2: Leaflet
filial attentiveness, tea that will make you shout, the best balm for your buck
Good morning! The first leaflet has fallen from the Beobab tree. It signifies a start of a new season (new moon tn!).
Here are some things I want to share with you.
Song/Poem Feature:
How to fall in love with your father by Ross Gay
*View in your browser to respect the poet’s line breaks, i.e. for added meaning
Put your hands beneath his armpits, bend your knees, wait for the clasp of his thinning arms; the best lock cheek to cheek. Move slow. Do not, right now, recall the shapes he traced yesterday on your back, moments before being wheeled to surgery. Do not pretend the anxious calligraphy of touch was sign beyond some unspeakable animal stammer. Do not go back further into the landscape of silence you both tended, with body and breath, until it nearly obscured all but the genetic gravity between you. And do not imagine wind now blowing that landscape into a river which spills into a sea. Because it doesn't. That's not this love poem. In this love poem the son trains himself on the task at hand, which is simple, which is, finally, the only task he has ever had, which is lifting the father to his feet.
From Against Which (Cavankerry Press, 2006).
Images



Recommended things
Dance (and I really do mean standing up to do so) to this fantastic performance by the Afrodija Social Club, directed by Sadie Woods, “her work focuses primarily on social movements, liberatory practices, cultural memory, and producing collaborations within communities of difference. She also deejays under the moniker Afrodjia, focusing on diasporic music and culture of the Americas and the Global South.” Alexander and Navid saw this performance live in Virgo season...imagine.
University of Illinois Chicago is doing a public health online course, “Epidemics of Injustice” that is open to the community(!!) through zoom lectures by guest speakers. I highly recommend the speaker series and their course site, which posts relevant and radical lit on the topic of race, health, and equity. Dr. David Stovall’s talk on Critical Race Theory is a great one to sit with. All the lectures are uploaded on their youtube channel. You can check out this trove of resources again & again whenever you’d like.

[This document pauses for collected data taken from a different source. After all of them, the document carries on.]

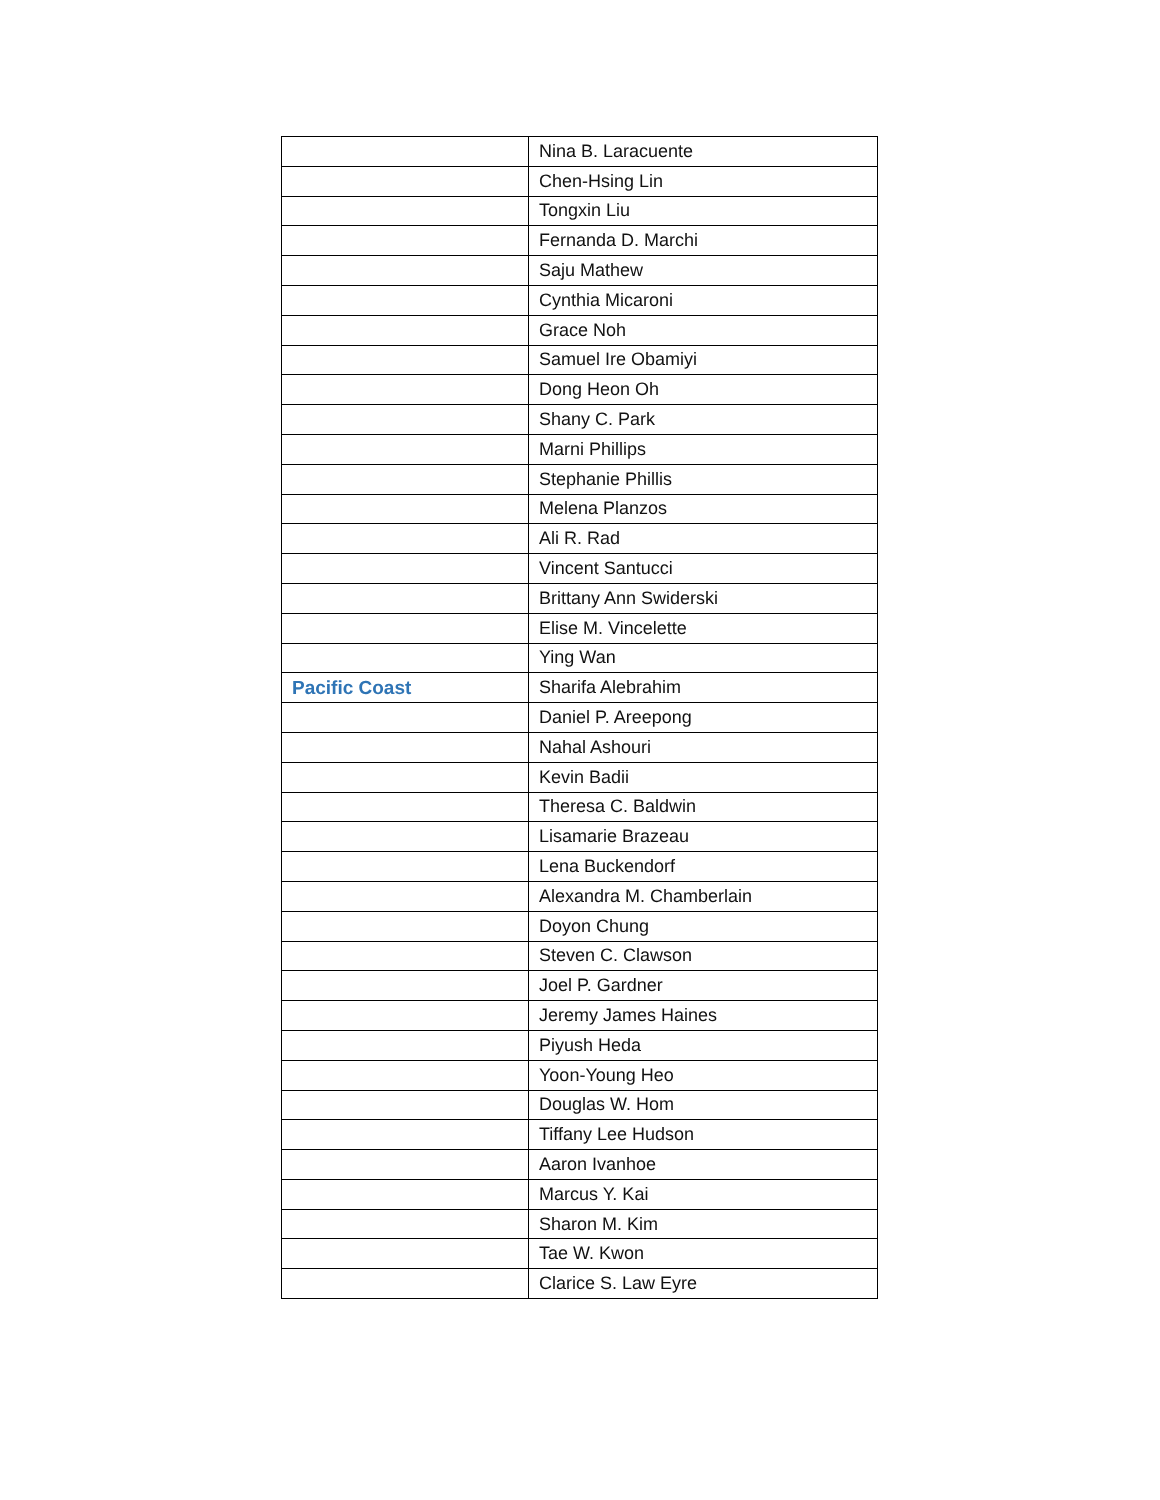| | Nina B. Laracuente |
| | Chen-Hsing Lin |
| | Tongxin Liu |
| | Fernanda D. Marchi |
| | Saju Mathew |
| | Cynthia Micaroni |
| | Grace Noh |
| | Samuel Ire Obamiyi |
| | Dong Heon Oh |
| | Shany C. Park |
| | Marni Phillips |
| | Stephanie Phillis |
| | Melena Planzos |
| | Ali R. Rad |
| | Vincent Santucci |
| | Brittany Ann Swiderski |
| | Elise M. Vincelette |
| | Ying Wan |
| Pacific Coast | Sharifa Alebrahim |
| | Daniel P. Areepong |
| | Nahal Ashouri |
| | Kevin Badii |
| | Theresa C. Baldwin |
| | Lisamarie Brazeau |
| | Lena Buckendorf |
| | Alexandra M. Chamberlain |
| | Doyon Chung |
| | Steven C. Clawson |
| | Joel P. Gardner |
| | Jeremy James Haines |
| | Piyush Heda |
| | Yoon-Young Heo |
| | Douglas W. Hom |
| | Tiffany Lee Hudson |
| | Aaron Ivanhoe |
| | Marcus Y. Kai |
| | Sharon M. Kim |
| | Tae W. Kwon |
| | Clarice S. Law Eyre |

Set up a big monitor or second screen next to your work laptop. Play this and revel in the imaginary of having an aquarium. Study/work/chill companions. #shrimplify
I KID YOU NOT. Somalians have achieved the perfect ratio of everything you could ever desire in a tea-drinking experience. Here is a recipe for Somali shaah. Please do yourself a flavor and brew! This, or journey to your closest Somali spot and pay patronage.
From the commonplace
“When I can’t kiss my Love, I put on Badger’s Tea Tree Lemon Balm Herbal Lip Balm!”
Anise candy fell into my food vocabulary this past month—it’s refreshing & very sweet.
Have you solved today’s quordle?
A Quote
A lot of people feel that you have to write for a specific existing audience, but the way that feels more promising to me, and the way I go into writing things, is writing for a potential audience. People you hope exist, as opposed to placating the people that you know exist.